I do not see the point of criticising Which? for not addressing this problem earlier. They can’t do everything at once. The government has now pronounced and action is in train – the notion that Which?’s intervention would have prompted an earlier resolution is fanciful.

I agree that lessons might have been learned sooner but the introduction of leaseholds into new residential developments made it possible to offer houses at lower prices where otherwise they might not have been affordable. This gave the market a temporary boost but it was clearly stoking up problems for the future, not just in terms of the escalating ground rents but the difficulty in selling and buying the houses at a later time because of mortgage eligibility constraints. It is worrying that property professionals and advisers were not drawing attention to this and that mortgagees were not alerting their applicants to the implications of the clauses. It makes you wonder whether they were paying attention themselves, as it affected their asset valuations, or were in cahoots with the builders/developers.

Kev says:
4 August 2017

I cannot see how houses were more affordable under leasehold. The original landowner sold the land to say Wimpey so it was all freehold owned by them. Wimpey chose to make some homes leasehold. The price difference was £3000 in many cases. So why did they bother? So they could sell them on to investment companies. The buyers did not know they could do that. It is all a scam.


Fortunately I am not affected. As you should normally have a solicitor acting on your behalf are they not liable if they have not drawn your attention to the consequences of an escalating lease clause? Could they be sued?

I wonder whether Which? mortgage providers have encountered this problem when arranging mortgages for their clients.


My thoughts entirely, Malcolm.
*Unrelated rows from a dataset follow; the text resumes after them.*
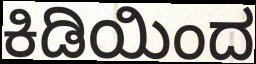
ಕಿಡಿಯಿಂದ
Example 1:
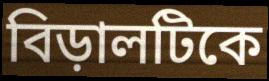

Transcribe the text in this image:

বিড়ালটিকে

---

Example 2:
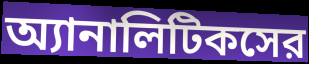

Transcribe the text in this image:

অ্যানালিটিকসের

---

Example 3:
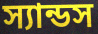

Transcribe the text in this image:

স্যান্ডস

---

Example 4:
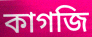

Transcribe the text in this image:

কাগজি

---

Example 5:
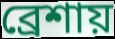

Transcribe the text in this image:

ব্রেশায়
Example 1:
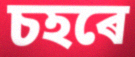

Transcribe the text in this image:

চহৰে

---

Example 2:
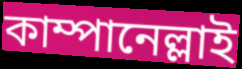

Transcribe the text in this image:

কাম্পানেল্লাই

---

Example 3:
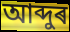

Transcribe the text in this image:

আব্দুৰ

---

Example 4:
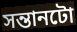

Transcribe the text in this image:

সন্তানটো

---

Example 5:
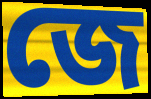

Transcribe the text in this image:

জে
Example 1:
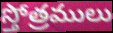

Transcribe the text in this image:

స్తోత్రములు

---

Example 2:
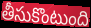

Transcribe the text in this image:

తీసుకొంటుంది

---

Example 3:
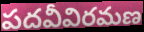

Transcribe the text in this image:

పదవీవిరమణ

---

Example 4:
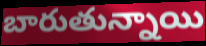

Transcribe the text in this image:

బారుతున్నాయి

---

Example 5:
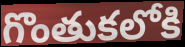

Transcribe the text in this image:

గొంతుకలోకి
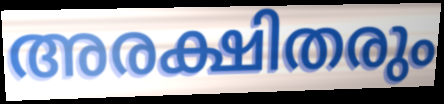
അരക്ഷിതരും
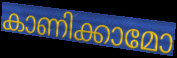
കാണിക്കാമോ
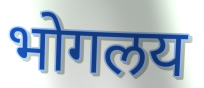
भोगलय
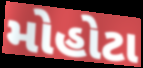
મોહોટા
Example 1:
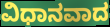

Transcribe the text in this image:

ವಿಧಾನವಾದ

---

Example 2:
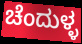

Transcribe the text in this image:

ಚೆಂದುಳ್ಳ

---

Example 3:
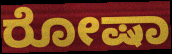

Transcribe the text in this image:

ರೋಷಾ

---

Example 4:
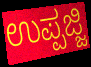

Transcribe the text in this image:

ಉಪ್ಪಜ್ಜಿ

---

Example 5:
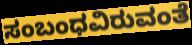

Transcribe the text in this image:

ಸಂಬಂಧವಿರುವಂತೆ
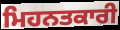
ਮਿਹਨਤਕਾਰੀ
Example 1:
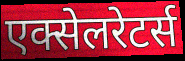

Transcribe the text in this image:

एक्सेलरेटर्स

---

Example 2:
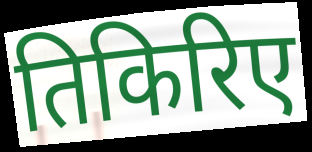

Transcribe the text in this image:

तिकिरिए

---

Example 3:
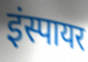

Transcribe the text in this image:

इंस्पायर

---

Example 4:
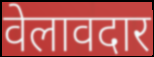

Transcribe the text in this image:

वेलावदार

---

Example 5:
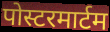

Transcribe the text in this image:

पोस्टरमार्टम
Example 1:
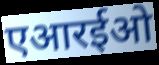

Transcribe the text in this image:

एआरईओ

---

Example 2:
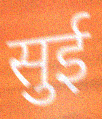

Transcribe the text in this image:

सुई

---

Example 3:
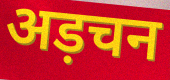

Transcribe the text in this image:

अड़चन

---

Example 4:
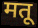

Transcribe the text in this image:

मतू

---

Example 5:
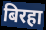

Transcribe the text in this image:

बिरहा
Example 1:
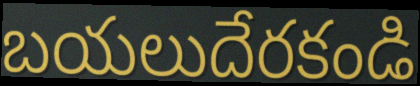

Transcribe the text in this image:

బయలుదేరకండి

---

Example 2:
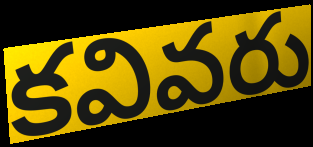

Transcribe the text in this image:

కవివరు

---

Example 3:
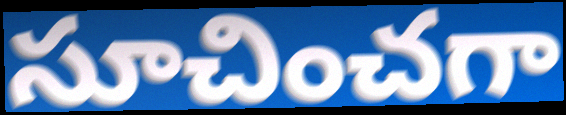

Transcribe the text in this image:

సూచించగా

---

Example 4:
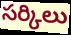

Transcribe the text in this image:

సర్కిలు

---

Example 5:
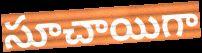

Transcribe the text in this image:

సూచాయిగా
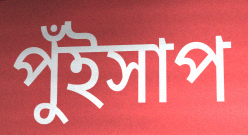
পুঁইসাপ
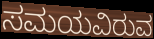
ಸಮಯವಿರುವ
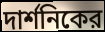
দার্শনিকের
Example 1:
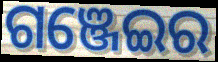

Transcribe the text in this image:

ଗଞ୍ଜେଇର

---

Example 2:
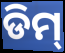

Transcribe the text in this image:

ଡିମ୍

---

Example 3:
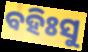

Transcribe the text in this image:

ବହିଃସୁ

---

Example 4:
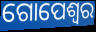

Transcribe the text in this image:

ଗୋପେଶ୍ଵର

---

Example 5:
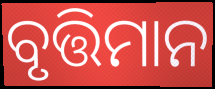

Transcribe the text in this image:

ବୃତ୍ତିମାନ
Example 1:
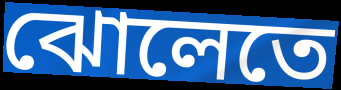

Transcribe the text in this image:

ঝোলেতে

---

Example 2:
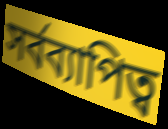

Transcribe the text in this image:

সর্বব্যাপিত্ব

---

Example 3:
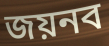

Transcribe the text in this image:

জয়নব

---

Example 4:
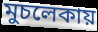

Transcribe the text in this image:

মুচলেকায়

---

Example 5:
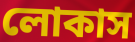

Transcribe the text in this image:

লোকাস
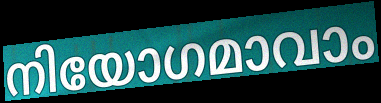
നിയോഗമാവാം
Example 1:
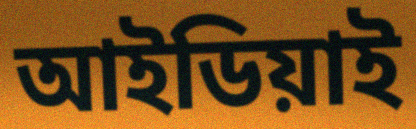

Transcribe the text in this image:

আইডিয়াই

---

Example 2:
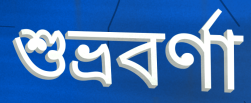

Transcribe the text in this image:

শুভ্রবর্ণা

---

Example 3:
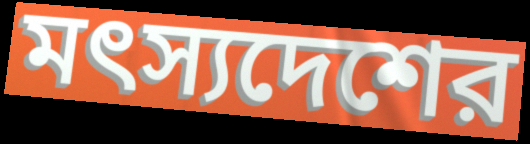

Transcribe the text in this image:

মৎস্যদেশের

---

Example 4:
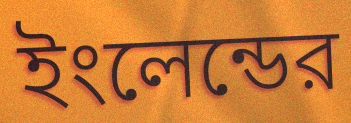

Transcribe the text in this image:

ইংলেন্ডের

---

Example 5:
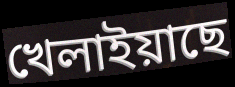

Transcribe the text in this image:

খেলাইয়াছে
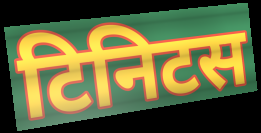
टिनिटस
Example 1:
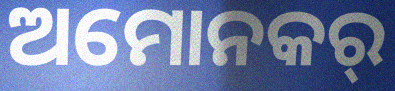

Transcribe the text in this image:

ଅମୋନକର୍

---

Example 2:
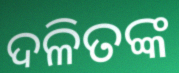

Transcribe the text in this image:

ଦଳିତଙ୍କ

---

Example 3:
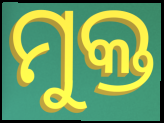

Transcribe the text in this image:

ମୁକ୍ତ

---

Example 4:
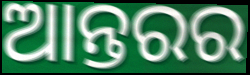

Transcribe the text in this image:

ଆନ୍ତରର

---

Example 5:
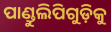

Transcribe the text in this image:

ପାଣ୍ଡୁଲିପିଗୁଡ଼ିକୁ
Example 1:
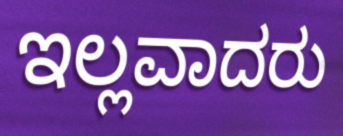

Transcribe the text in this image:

ಇಲ್ಲವಾದರು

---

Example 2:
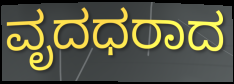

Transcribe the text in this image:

ವೃದಧರಾದ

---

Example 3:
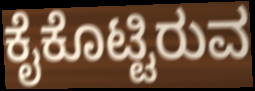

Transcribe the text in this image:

ಕೈಕೊಟ್ಟಿರುವ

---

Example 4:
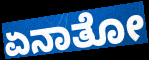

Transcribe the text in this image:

ಏನಾತೋ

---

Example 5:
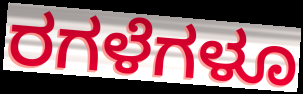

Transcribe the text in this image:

ರಗಳೆಗಳೂ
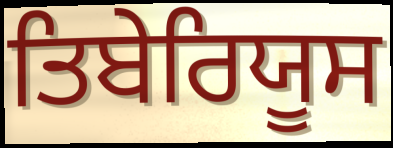
ਤਿਬੇਰਿਯੂਸ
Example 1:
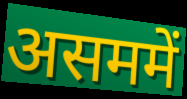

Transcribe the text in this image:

असममें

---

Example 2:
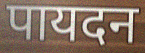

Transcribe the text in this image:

पायदन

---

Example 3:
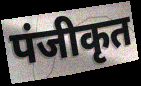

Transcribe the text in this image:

पंजीकृत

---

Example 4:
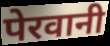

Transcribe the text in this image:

पेरवानी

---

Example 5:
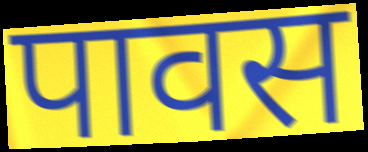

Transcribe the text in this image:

पावस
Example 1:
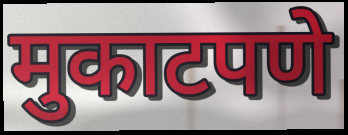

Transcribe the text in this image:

मुकाटपणे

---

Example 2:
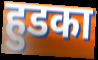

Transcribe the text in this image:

हुडका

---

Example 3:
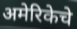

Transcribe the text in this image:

अमेरिकेचे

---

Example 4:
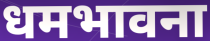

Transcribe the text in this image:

धमभावना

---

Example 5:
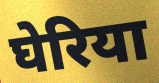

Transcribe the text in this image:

घेरिया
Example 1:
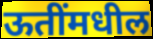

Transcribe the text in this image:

ऊतींमधील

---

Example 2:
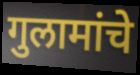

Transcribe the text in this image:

गुलामांचे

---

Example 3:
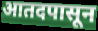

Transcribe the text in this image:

आतदपासून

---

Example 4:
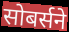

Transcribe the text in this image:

सोबर्सने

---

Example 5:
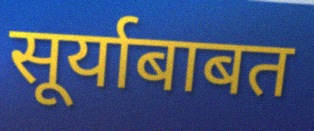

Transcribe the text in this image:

सूर्याबाबत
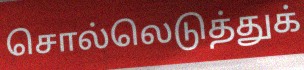
சொல்லெடுத்துக்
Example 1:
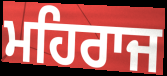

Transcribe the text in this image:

ਮਹਿਰਾਜ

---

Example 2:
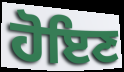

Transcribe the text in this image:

ਹੋਇਣ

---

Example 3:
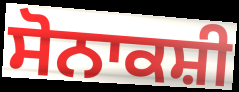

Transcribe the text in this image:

ਸੋਨਾਕਸ਼ੀ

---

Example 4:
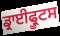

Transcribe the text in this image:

ਡ੍ਰਾਈਫ੍ਰੂਟਸ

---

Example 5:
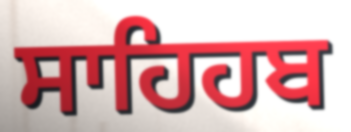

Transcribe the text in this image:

ਸਾਹਿਹਬ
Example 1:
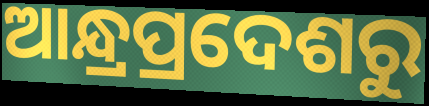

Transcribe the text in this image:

ଆନ୍ଧ୍ରପ୍ରଦେଶରୁ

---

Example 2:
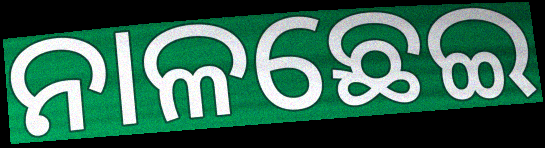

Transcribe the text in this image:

ନାଳଛେଇ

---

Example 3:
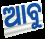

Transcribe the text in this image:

ଆବୁ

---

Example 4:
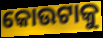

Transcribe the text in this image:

କୋଉଟାକୁ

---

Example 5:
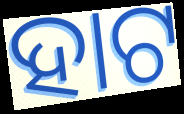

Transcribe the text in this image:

ହାଟ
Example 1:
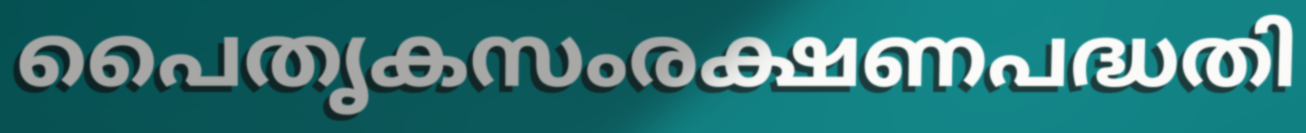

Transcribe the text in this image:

പൈതൃകസംരക്ഷണപദ്ധതി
This was suggested in the Intro in the paragraph starting “Conveyancers”.


But it did not indicate whether the conveyancers had any liability. That seems crucial. Otherwise we seem to be relying on the goodwill of Taylor Wimpey and the like to compensate purchasers and buy back the leases.

Selling on leaseholds to profiteers is very reminiscent of Private Finance Initiatives. Local authorities, for example, could have capital work done by a contractor – a new raod lighting installation say – but instead of paying for it they would pay an annual charge for, say 25 years for the capital, maintenance and running costs. The contractor would finance it with a commercial lender. These contracts could become good money earners, so contractors would sell them on to third parties who had no connection with the work but simply set out to make cash. Charging £300 to change a light bulb allowed by incompetence in the drafting of the contract.


“Expedience” should be added to the list of deadly sins. Short-term gains for long-term costs. It should not be permissible to trade in financial instruments without the other party’s agreement. In the example you cited it will be the future council tax payers who suffer, not the members of the authority that did the deal.

Patrick Taylor says:
2 August 2017

According to sources the conveyancers/solicitors are likely to be sued [ and successfully] if they did not explain the import of the 10 year doubling clauses. However early days.

Any sensible solicitor would have explained the clauses and if the client still wished to buy then get the clients signature on a note rejecting his advice.